Their assessment is based on the location of confirmed debris items and computer modelling that incorporates ocean and weather data.
They say this has allowed them to determine where the plane most likely hit the water and where future aircraft fragments might wash up.
The MH370 search will soon be halted.
The Malaysia Airlines flight disappeared in March 2014, en route from Malaysia’s capital Kuala Lumpur to Beijing in China, with 239 passengers and crew on board.
Authorities have agreed that “in the absence of new credible evidence” the effort to find the plane on the ocean floor west of Australia will be suspended once a zone covering 120,000 square km has been fully surveyed.
That could happen in the next few weeks.
The Australian Transport Safety Bureau, which is co-ordinating the search, has previously said it is confident it is looking in the most plausible place.
A team led by Eric Jansen, from the Euro-Mediterranean Center on Climate Change in Italy, is the latest to try its hand at using modelling to identify the impact site.
The approach relies on two years of high-resolution data that describe the currents and wind conditions across the Indian and Southern oceans.
Multiple simulations were used to predict where objects might drift given different starting points.
These forecasts were then analysed and the greatest weight given to those tracks that best matched the locations of known MH370 debris items.
These are the parts of the Boeing 777, such as an engine cowling and wing flap, that have since washed up on the beaches of Africa and Indian-ocean islands.
The conclusion is that the main wreckage of the plane is likely to be in the wide search area between 28 degrees South and 35 degrees South that was designated by crash investigators.
However, only the southern end of this zone – a priority segment between 32 degrees South and 35 degrees South – is currently being surveyed by underwater cameras and detectors.
This still leaves a swathe of ocean floor to the north where Dr Jansen and colleagues say MH370 could possibly be resting today undiscovered.
One of the advantages of the type of model produced by the team is that its solutions can be updated as more debris is found.
“We use the location where debris is found to create a ranking of the different simulations.
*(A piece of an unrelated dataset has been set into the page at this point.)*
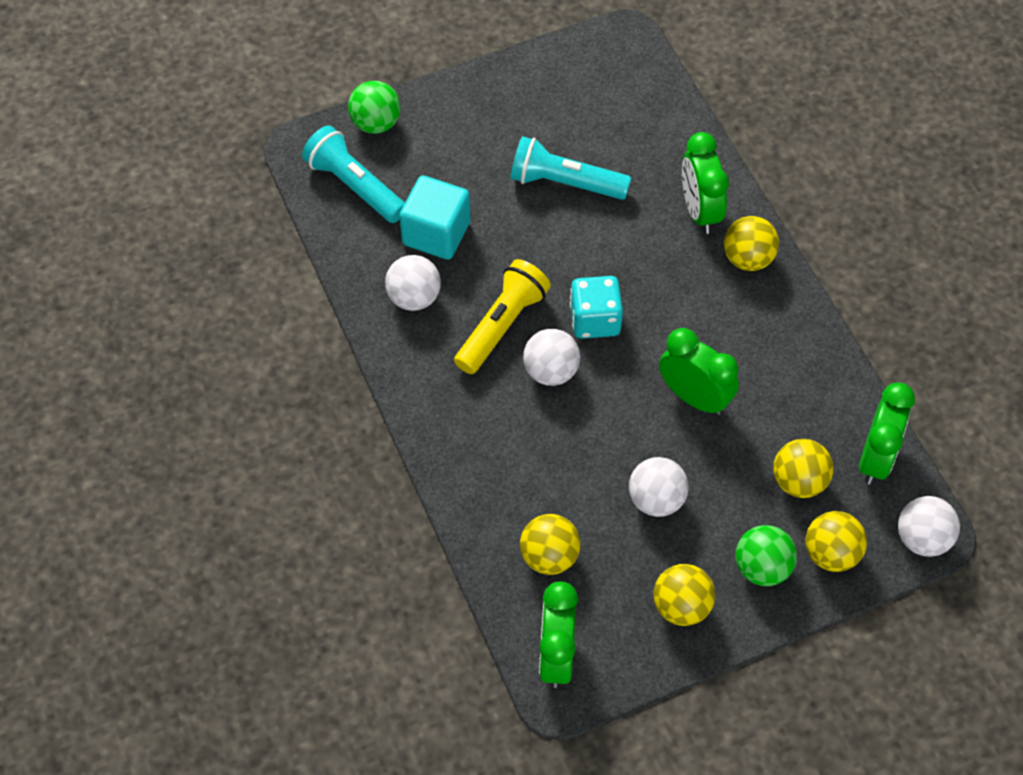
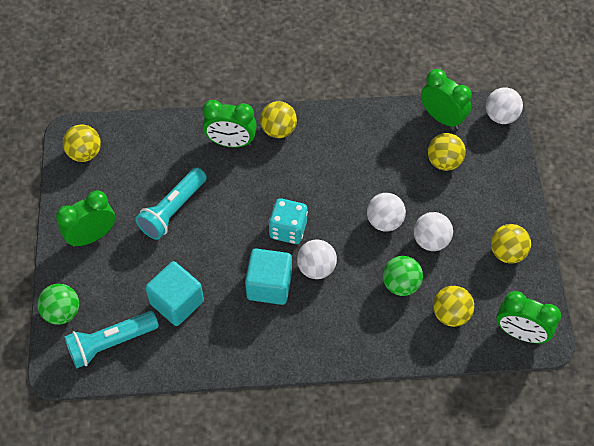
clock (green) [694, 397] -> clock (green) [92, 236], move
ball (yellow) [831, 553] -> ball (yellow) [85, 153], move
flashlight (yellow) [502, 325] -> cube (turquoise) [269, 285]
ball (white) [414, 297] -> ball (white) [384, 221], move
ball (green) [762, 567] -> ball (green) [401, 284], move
So, the simulations that cause debris in all of the locations where this material was found – we rank those higher; and the ones that are not as good at predicting the locations of the debris – we rank them lower.
“And then we combine the result. This has the benefit that if new debris is found we only have to repeat the ranking, which is very fast, while the simulations of drift over two years take several hours.”
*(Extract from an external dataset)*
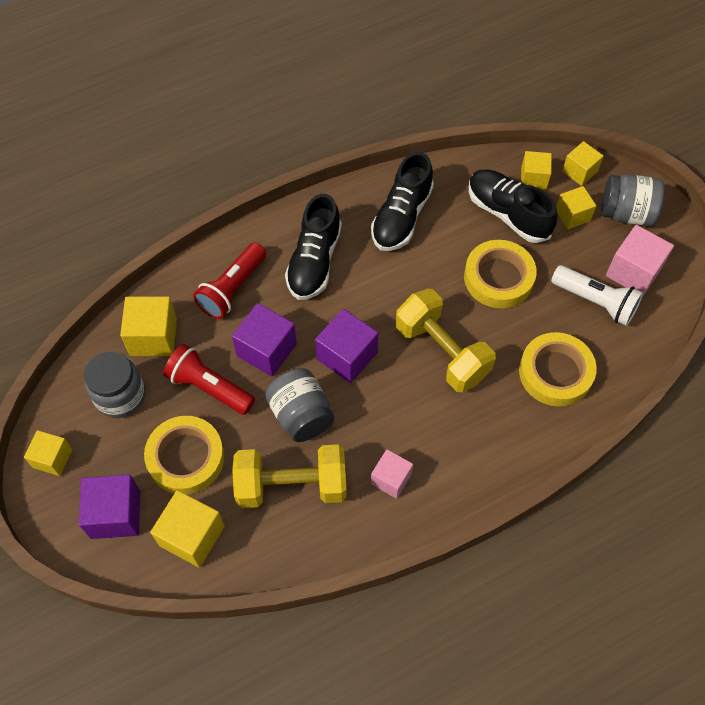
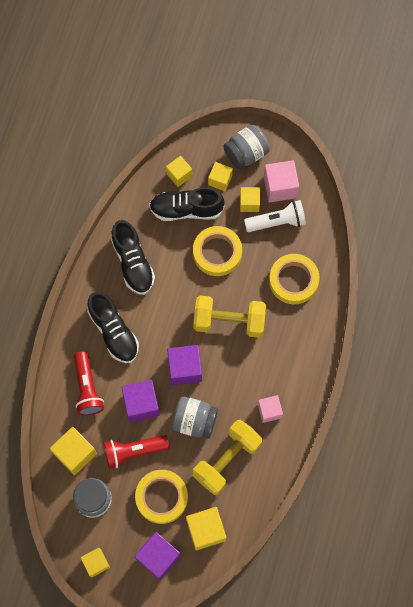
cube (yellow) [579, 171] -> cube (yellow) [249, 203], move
This means also that should more debris come to light, the model will refine its solution for where in the ocean the missing jet is most likely to be found.
And given that the underwater search is about to be suspended, Dr Jansen says perhaps greater effort should now be directed towards finding more washed-up debris.
It is an endeavour that would be low-cost, he argues, but would very much aid the type of research he does, while at the same time possibly yielding additional information on the state of the aircraft in its final moments.
Such inferences can be gleaned by examining materials for tell-tale damage.
Dr Jansen and colleagues have published their research in the journal Natural Hazards and Earth System Sciences.